La justice française se prononce mercredi sur la demande d'annulation de son extradition et de remise en liberté déposée par le Palestinien Hicham Harb, soupçonné d'être le superviseur de l'attentat antisémite meurtrier de la rue des Rosiers en 1982 à Paris, a appris l'AFP de source judiciaire.
L'accusation considère qu'il a participé comme tireur et "chef" de commando à l'attaque du 9 août 1982, à la grenade et au pistolet-mitrailleur, qui avait fait six morts et 22 blessés.
Quarante-quatre ans après, Hicham Harb, 72 ans, a été extradé mi-avril vers la France par l'Autorité palestinienne, puis placé en détention provisoire dans l'attente d'un procès.
Mais sa défense a saisi la cour d'appel de Paris pour demander l'annulation de son extradition et sa remise en liberté, selon des sources proches du dossier.
Elle estime que son transfert est une opération "politique" en échange de la reconnaissance par la France de l'Etat de Palestine, selon des éléments auxquels l'AFP a eu accès.

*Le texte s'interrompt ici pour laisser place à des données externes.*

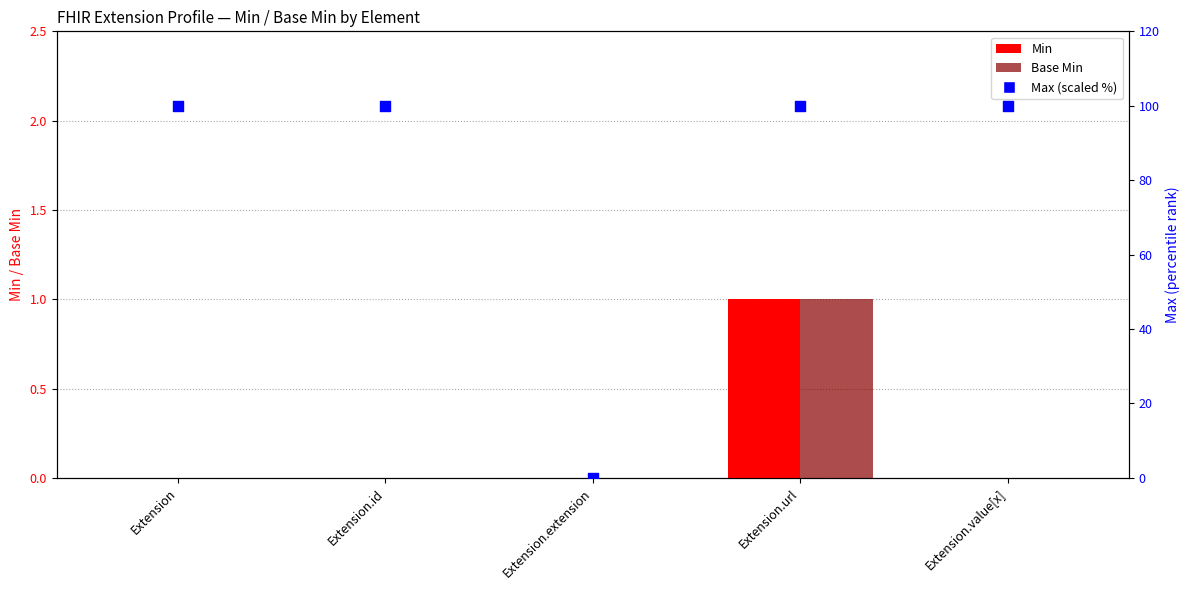

Which series contains the highest Y value?

Max (scaled %)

Dans des réquisitions écrites début juin, et dont l'AFP a eu connaissance, le parquet général s'oppose à la remise en liberté et balaie ces arguments.
Il estime que le caractère "politique" de la procédure d'extradition n'est pas démontré, au regard de la "gravité" de l'attaque, attribuée au Fatah-Conseil révolutionnaire (Fatah-CR) d'Abou Nidal, groupe palestinien dissident de l'Organisation de libération de la Palestine (OLP).
Des personnes devant le restaurant Jo Goldenberg, rue des Rosiers, deux jours après un attentat, le 11 août 1982 à Paris
JOEL ROBINE - AFP/Archives
Sollicitée par l'AFP, l'avocate d'Hicham Harb, Me Alice Becker, n'a pas souhaité commenter une procédure couverte par le secret de l'instruction.
Elle s'alarme cependant des conditions de détention et de l'état de santé de son client "en rémission de deux cancers" et placé à l'isolement à la prison de Fresnes.
Il devrait comparaître lors du procès de l'attentat de la rue des Rosiers aux côtés de Hazza Taha, né en Cisjordanie et soupçonné d'avoir caché des armes, sous contrôle judiciaire, et Abou Zayed, Norvégien d'origine palestinienne considéré comme l'un des tireurs, détenu en France depuis 2020.